07:50C'est ce qui va sanctionner définitivement, fermer la parenthèse justement,
07:56de l'annonce de l'IA et de la trajectoire des semi-conducteurs.
08:00Je vous rappelle qu'au sein de la technologie aujourd'hui,
08:03les semi-conducteurs occupent 50% de part des indices technologiques mondiaux.
08:08C'est devenu le plus grand secteur technologique à ce jour,
08:12d'où l'enjeu du jour et de la semaine.
08:14Très rapidement, est-ce qu'avec une publication qui arrive après celle des GAFAM,
08:18qui ont elles-mêmes surprise à la hausse,
08:20est-ce que les attentes du marché ne deviennent pas trop ambitieuses pour Nvidia, Florian Hielpo ?
08:26Alors, c'est le risque, c'est le risque en plus, pour revenir à notre discussion du début,
08:30que les taux d'intérêt sont plus élevés qu'auparavant.
08:32Donc, vous avez cette double menace qui plane sur la semaine.
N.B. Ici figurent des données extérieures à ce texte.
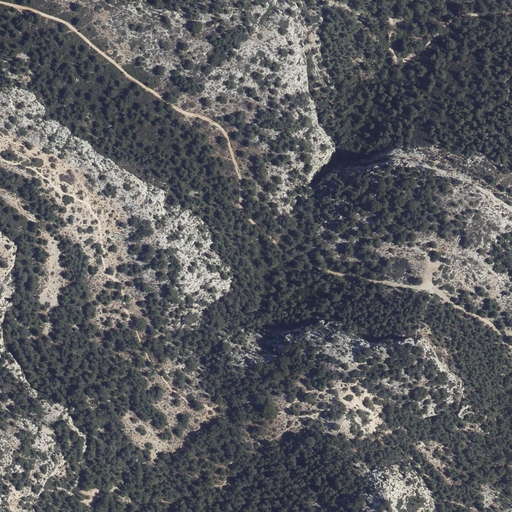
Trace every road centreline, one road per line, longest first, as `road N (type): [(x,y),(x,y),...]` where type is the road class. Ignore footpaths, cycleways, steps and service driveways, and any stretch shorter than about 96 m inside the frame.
road 1 (track): [(0,2),(66,22),(169,103),(220,126),(241,180),(243,213),(285,252),(366,280),(433,288),(492,325),(511,349)]
road 2 (track): [(394,0),(396,65),(455,17),(511,10)]
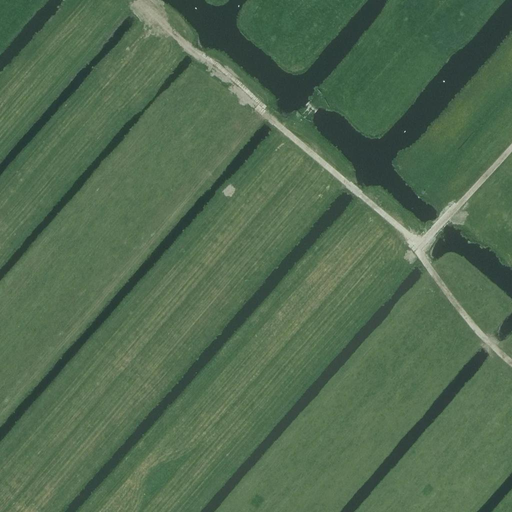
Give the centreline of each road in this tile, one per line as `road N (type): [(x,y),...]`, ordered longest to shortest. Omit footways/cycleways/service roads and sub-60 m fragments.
road 1 (track): [(511,363),(436,278),(418,250),(429,238),(381,198),(344,182)]
road 2 (track): [(429,238),(511,145)]
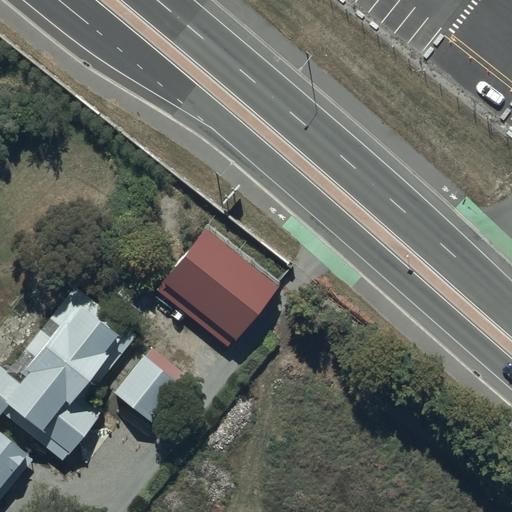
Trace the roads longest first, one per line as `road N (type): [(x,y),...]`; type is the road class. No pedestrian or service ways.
road 1 (secondary): [(511,375),(222,122),(57,0)]
road 2 (secondary): [(160,0),(511,307)]
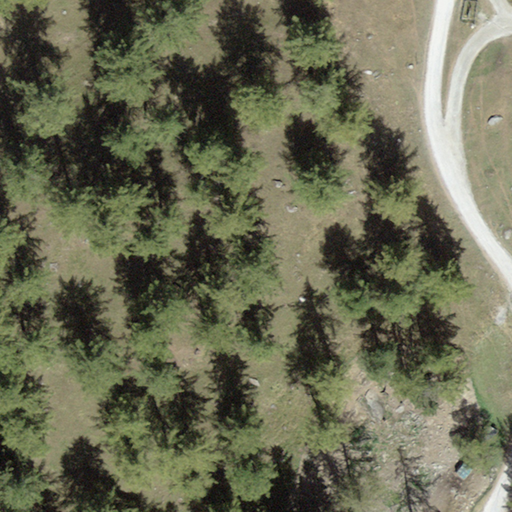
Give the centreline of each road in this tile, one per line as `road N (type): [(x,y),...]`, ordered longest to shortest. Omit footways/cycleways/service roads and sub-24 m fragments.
road 1 (unclassified): [(511,275),(465,205),(435,132),(433,81),(446,0)]
road 2 (track): [(441,152),(462,66),(479,36),(511,23)]
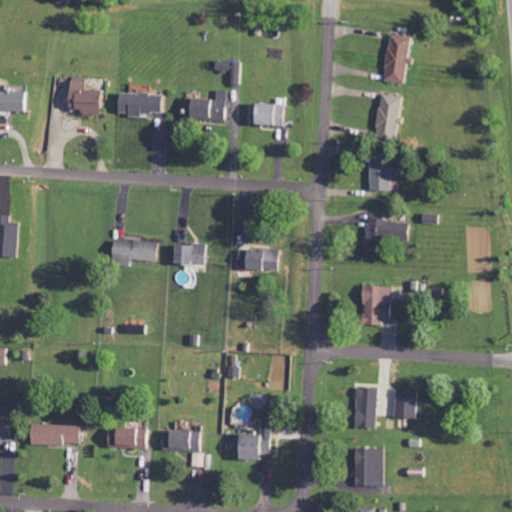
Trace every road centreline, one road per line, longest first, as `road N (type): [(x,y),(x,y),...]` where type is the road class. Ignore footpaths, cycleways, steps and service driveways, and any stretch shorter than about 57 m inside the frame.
road 1 (residential): [(330,0),(301,511)]
road 2 (residential): [(0,169),(320,189)]
road 3 (residential): [(511,361),(310,349)]
road 4 (residential): [(176,511),(0,500)]
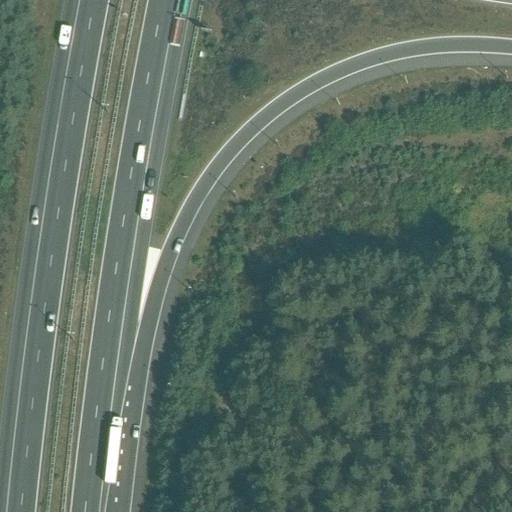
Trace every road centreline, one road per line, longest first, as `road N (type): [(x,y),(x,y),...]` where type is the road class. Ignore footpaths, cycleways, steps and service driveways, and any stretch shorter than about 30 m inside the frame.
road 1 (motorway): [(123,511),(157,294),(182,224),(221,162),(294,95),(358,63),(424,47),(511,48)]
road 2 (motorway): [(91,511),(128,227),(169,0)]
road 3 (motorway): [(87,0),(53,195),(14,511)]
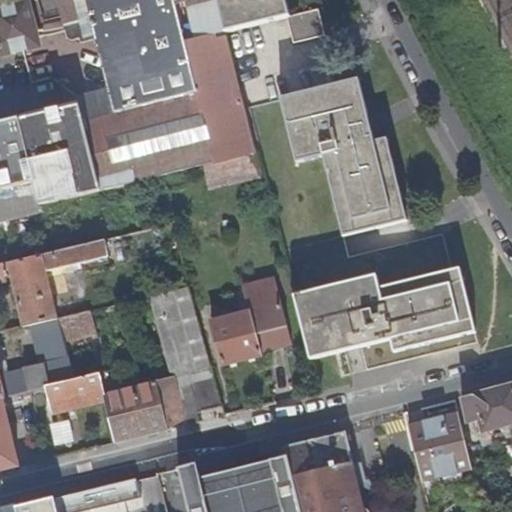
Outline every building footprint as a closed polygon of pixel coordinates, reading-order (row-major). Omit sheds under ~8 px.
[(173,0),(58,0),(66,39),(71,41),(96,35),(111,91),(117,115),(198,93),(173,0)] [(254,154),(224,32),(216,0),(173,0),(198,93),(216,163),(254,154)] [(283,0),(216,0),(224,32),(283,18),(290,45),(322,38),(316,11),(288,18),(283,0)] [(0,7),(0,51),(1,56),(39,47),(28,1),(0,7)] [(57,82),(51,60),(39,63),(44,85),(57,82)] [(354,82),(278,100),(294,164),(321,157),(340,237),(403,222),(384,142),(371,145),(354,82)] [(79,99),(79,105),(101,192),(208,165),(216,163),(198,93),(117,115),(111,91),(79,99)] [(0,124),(0,189),(32,182),(39,206),(101,192),(79,105),(0,124)] [(254,154),(216,163),(208,165),(214,186),(263,174),(258,153),(254,154)] [(0,221),(40,212),(39,206),(32,182),(0,189),(0,221)] [(437,234),(436,263),(448,263),(449,234),(437,234)] [(0,268),(0,293),(9,291),(7,281),(12,280),(23,329),(31,328),(57,321),(46,275),(110,258),(106,242),(0,268)] [(374,278),(295,298),(311,361),(389,342),(393,355),(474,335),(458,271),(377,291),(374,278)] [(275,280),(245,287),(251,312),(261,352),(291,344),(275,280)] [(221,408),(188,289),(151,298),(172,377),(117,390),(113,373),(100,376),(100,377),(106,405),(115,444),(163,432),(199,422),(197,414),(221,408)] [(261,352),(251,312),(212,322),(222,366),(262,355),(261,352)] [(90,313),(59,321),(64,344),(96,336),(90,313)] [(59,321),(57,321),(31,328),(41,367),(0,376),(0,371),(6,370),(1,349),(0,349),(0,401),(16,397),(46,390),(74,383),(64,344),(59,321)] [(106,405),(100,377),(74,383),(46,390),(53,418),(106,405)] [(484,431),(511,424),(511,386),(500,389),(480,394),(462,398),(468,422),(467,423),(469,429),(483,426),(484,431)] [(0,472),(3,472),(20,468),(9,425),(21,422),(16,397),(0,401),(0,472)] [(408,427),(421,480),(471,467),(459,415),(408,427)] [(53,423),(59,448),(78,443),(72,419),(53,423)] [(285,446),(301,511),(365,511),(345,432),(330,436),(285,446)] [(224,511),(301,511),(285,446),(260,452),(263,463),(215,475),(224,511)] [(189,466),(178,468),(189,511),(224,511),(215,475),(200,478),(197,464),(189,466)] [(511,464),(473,474),(475,483),(511,474),(511,464)] [(79,511),(80,511),(79,511),(147,511),(140,478),(5,511),(4,511),(79,511)]
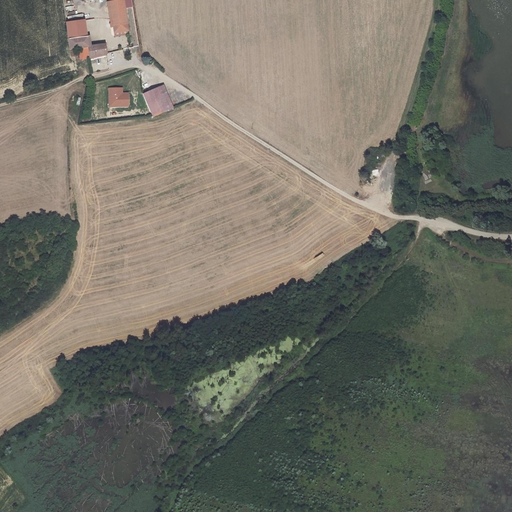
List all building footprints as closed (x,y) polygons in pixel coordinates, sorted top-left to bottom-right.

08:36Première menace, des taux plus élevés, des taux réels plus élevés,
08:40qui contraignent le CAPEX,
08:41qui contraignent l'investissement des entreprises à la profitabilité future.
08:44Ça, c'est clair.
08:45Et aujourd'hui, on vit dans un monde où la mythologie fondamentale de ce marché,
08:52c'est les semi-conducteurs emportent tout,
08:56parce que l'IA, parce que les data centers sont aujourd'hui au cœur de tous les portefeuilles.
09:01Encore une fois, le marché sera moins à l'aise avec des nouvelles décevantes
09:07qu'il n'a pu l'être il y a trois mois en arrière.
09:10Encore une fois, le narratif n'est plus, le CAPEX n'est plus monétisable,
09:14le CAPEX doit être monétisé.
09:16Merci Florian Hielpaux, en charge de la macroéconomie chez Lombard au DIM.
09:19Merci beaucoup d'avoir été avec nous.